The Marginal Value Theorem (MVT) is an analytical tool for optimizing Benefit to Cost Ratios. In Behavioral and Evolutionary Ecology, the MVT has been used to model such diverse phenomena as optimizing the tradeoff between egg size and egg number (Smith & Fretwell 1974),  optimal courtship persistence and mate guarding (Parker 1974, Parker & Stuart 1976), and optimal foraging (Charnov 1976).

Here is a general form of the MVT, which can be applied to a variety of situations. Assume that Benefit, B(C), is an increasing sigmoid function of Cost, C, and that Fitness, W, is defined as...

1.     W = B(C)/C

If B(C) represents offspring survival as a function of egg size, then W represents the product of offspring survival times offspring number (where ovary mass, a constant, divided by C, egg size, the decision variable, equals egg number). If B(C) represents net energy gain as a function of time spent foraging in a patch (or eggs fertilized as a function of time spent mate guarding), then W represents net benefit divided by total time, time foraging (or mate guarding) plus time spent searching for a new patch (or mate). 

The task is for the organism to choose a level of cost, C*, so as to maximize fitness. To solve for the optimal cost, we differentiate 1 with respect to C and set it equal to zero.

2.     dW/dC = (dB/dC) x (1/C) - B/C²

Which simplifies to...

3.     dB/dC = B/C

at C*. The left hand side of 3 is the instantaneous rate of return on investing cost, C, into benefit, B. 

Benefit - B

Cost - C

Straight lines through the origin represent fitness isoclines of the form, B = W x C, where fitness is the slope of the isocline; W = B/C.  Because fitness is the slope of the isocline, that isocline that intersects the the benefit curve, B(C), with maximum slope, W, indicates maximum fitness at the point of intersection, C*. Thus, the right hand side of equation 3 represents the fitness isocline.

The second derivative of 1, evaluated at C*, simplifies to...

4.     d²W/dC² = (1/C) x d²B/dC²,

which is negative if d²B/dC² is negative at C*. Thus C* is a maximum.

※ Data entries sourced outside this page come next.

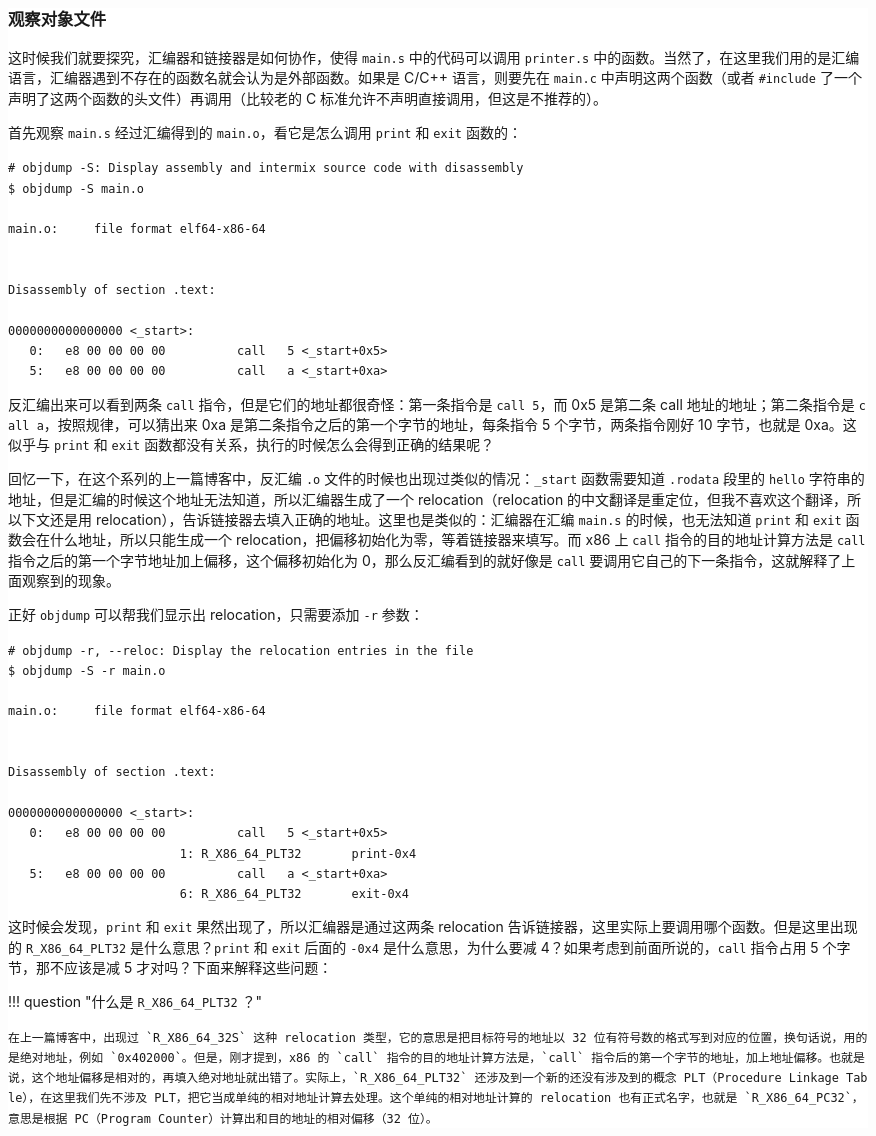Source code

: ### 观察对象文件

这时候我们就要探究，汇编器和链接器是如何协作，使得 `main.s` 中的代码可以调用 `printer.s` 中的函数。当然了，在这里我们用的是汇编语言，汇编器遇到不存在的函数名就会认为是外部函数。如果是 C/C++ 语言，则要先在 `main.c` 中声明这两个函数（或者 `#include` 了一个声明了这两个函数的头文件）再调用（比较老的 C 标准允许不声明直接调用，但这是不推荐的）。

首先观察 `main.s` 经过汇编得到的 `main.o`，看它是怎么调用 `print` 和 `exit` 函数的：

```shell
# objdump -S: Display assembly and intermix source code with disassembly
$ objdump -S main.o

main.o:     file format elf64-x86-64


Disassembly of section .text:

0000000000000000 <_start>:
   0:   e8 00 00 00 00          call   5 <_start+0x5>
   5:   e8 00 00 00 00          call   a <_start+0xa>
```

反汇编出来可以看到两条 `call` 指令，但是它们的地址都很奇怪：第一条指令是 `call 5`，而 0x5 是第二条 call 地址的地址；第二条指令是 `call a`，按照规律，可以猜出来 0xa 是第二条指令之后的第一个字节的地址，每条指令 5 个字节，两条指令刚好 10 字节，也就是 0xa。这似乎与 `print` 和 `exit` 函数都没有关系，执行的时候怎么会得到正确的结果呢？

回忆一下，在这个系列的上一篇博客中，反汇编 `.o` 文件的时候也出现过类似的情况：`_start` 函数需要知道 `.rodata` 段里的 `hello` 字符串的地址，但是汇编的时候这个地址无法知道，所以汇编器生成了一个 relocation（relocation 的中文翻译是重定位，但我不喜欢这个翻译，所以下文还是用 relocation），告诉链接器去填入正确的地址。这里也是类似的：汇编器在汇编 `main.s` 的时候，也无法知道 `print` 和 `exit` 函数会在什么地址，所以只能生成一个 relocation，把偏移初始化为零，等着链接器来填写。而 x86 上 `call` 指令的目的地址计算方法是 `call` 指令之后的第一个字节地址加上偏移，这个偏移初始化为 0，那么反汇编看到的就好像是 `call` 要调用它自己的下一条指令，这就解释了上面观察到的现象。

正好 `objdump` 可以帮我们显示出 relocation，只需要添加 `-r` 参数：

```shell
# objdump -r, --reloc: Display the relocation entries in the file
$ objdump -S -r main.o

main.o:     file format elf64-x86-64


Disassembly of section .text:

0000000000000000 <_start>:
   0:   e8 00 00 00 00          call   5 <_start+0x5>
                        1: R_X86_64_PLT32       print-0x4
   5:   e8 00 00 00 00          call   a <_start+0xa>
                        6: R_X86_64_PLT32       exit-0x4
```

这时候会发现，`print` 和 `exit` 果然出现了，所以汇编器是通过这两条 relocation 告诉链接器，这里实际上要调用哪个函数。但是这里出现的 `R_X86_64_PLT32` 是什么意思？`print` 和 `exit` 后面的 `-0x4` 是什么意思，为什么要减 4？如果考虑到前面所说的，`call` 指令占用 5 个字节，那不应该是减 5 才对吗？下面来解释这些问题：

!!! question "什么是 `R_X86_64_PLT32` ？"

    在上一篇博客中，出现过 `R_X86_64_32S` 这种 relocation 类型，它的意思是把目标符号的地址以 32 位有符号数的格式写到对应的位置，换句话说，用的是绝对地址，例如 `0x402000`。但是，刚才提到，x86 的 `call` 指令的目的地址计算方法是，`call` 指令后的第一个字节的地址，加上地址偏移。也就是说，这个地址偏移是相对的，再填入绝对地址就出错了。实际上，`R_X86_64_PLT32` 还涉及到一个新的还没有涉及到的概念 PLT（Procedure Linkage Table），在这里我们先不涉及 PLT，把它当成单纯的相对地址计算去处理。这个单纯的相对地址计算的 relocation 也有正式名字，也就是 `R_X86_64_PC32`，意思是根据 PC（Program Counter）计算出和目的地址的相对偏移（32 位）。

An organism is under selection to keep increasing C until dB/dC equals B/C, to then abandon its current benefit (egg, patch, mate), and to start over by investing in its next benefit.

References:

Parker, G. A. 1974. Courtship persistence and female-guarding as male time investment strategies. Behavior 48: 157-184.
Smith, CC & Fretwell, SD 1974. The optimal balance between size and number of offspring. American Naturalist 108:499-506. (link)
Charnov, EL 1976. Optimal foraging: the marginal value theorem. Theoretical Population Biology 9:129-136. (link)
Parker, GA & Stuart, RA 1976. Animal behavior as a strategy optimizer: evolution of resource assessment strategies and optimal emigration thresholds. American Naturalist 110: 1055-1076. (link)
Sargent, RC, Taylor, PD, & Gross, PD 1987. Parental care and the evolution of egg size in fishes. American Naturalist 129:32-46. (link)